Your next doctor visit might involve a chatbot.
Your.MD is a new option that joins a few other existing chatbots, like HealthJoy, that help you diagnose common ailments. I tested out Your.MD with an actual health issue (not serious) to see if it could help and was impressed with how it guided me through some questions.
To start, you initiate a conversation in Facebook Messenger. The bot also has a dedicated app for iOS and Android, and it works in Telegram, Slack, and Kik. The first step is to describe the condition. In my case, I had a rash from a mosquito bite on my leg, so I typed rash on my leg. Interacting with the bot is simple enough: It guided me through several options and made some suggestions, although it never quite identified the bite. (In all fairness, a mosquito bite is often not considered a health issue as much as an annoyance.)
What’s most helpful about this is that you are talking to a bot. There’s an illusion of privacy when you talk to a bot, although there’s no reason to think the conversation is encrypted (Facebook is still working on that) or that someone couldn’t easily see your chat if you left it up on your computer (Facebook Messenger also doesn’t support disappearing messages, although, once again, the company is working on it.)

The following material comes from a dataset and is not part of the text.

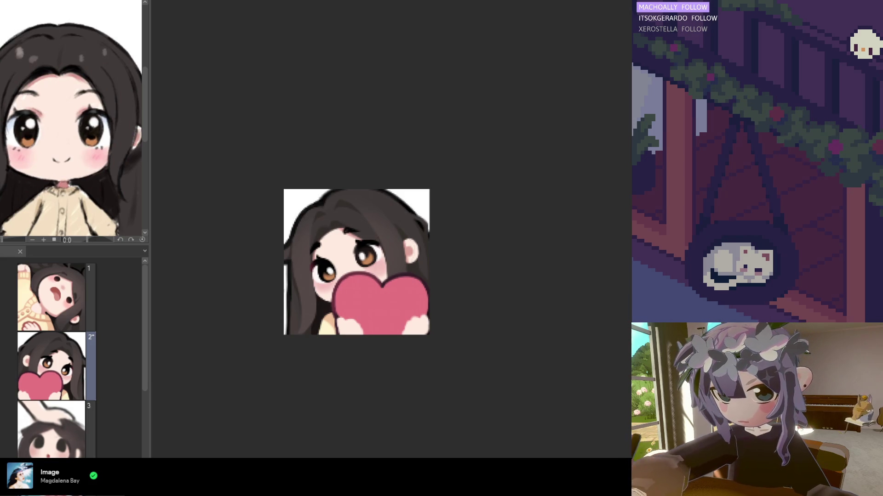
scroll(249, 322, "up", 2)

Still, the illusion of privacy might help people open up, especially when it comes to an illness that is considered taboo, or just embarrassing. And the guided questions area a real plus. Often, we don’t know what to type into a search bar. We can say “rash on my leg,” but we don’t know enough about medical conditions to even get started.
Your.MD uses a Bayesian Network theory of deduction. It determines what the problem might be by eliminating possibilities. (Note to self, I do not have an arthritic condition that causes rashes on my legs) A.I. has not quite progressed to the point that it can take data from your health records, correlate it with information about your family history from Ancestry.com, use DNA samples from 23andMe.com, and then kick back a quick note about your high blood pressure. I wish it could, because one of my concerns with bots like this is that people could become unnecessarily concerned about an ailment they don’t have.
For now, I’m happy to find out the rash is not that serious — and it has already faded.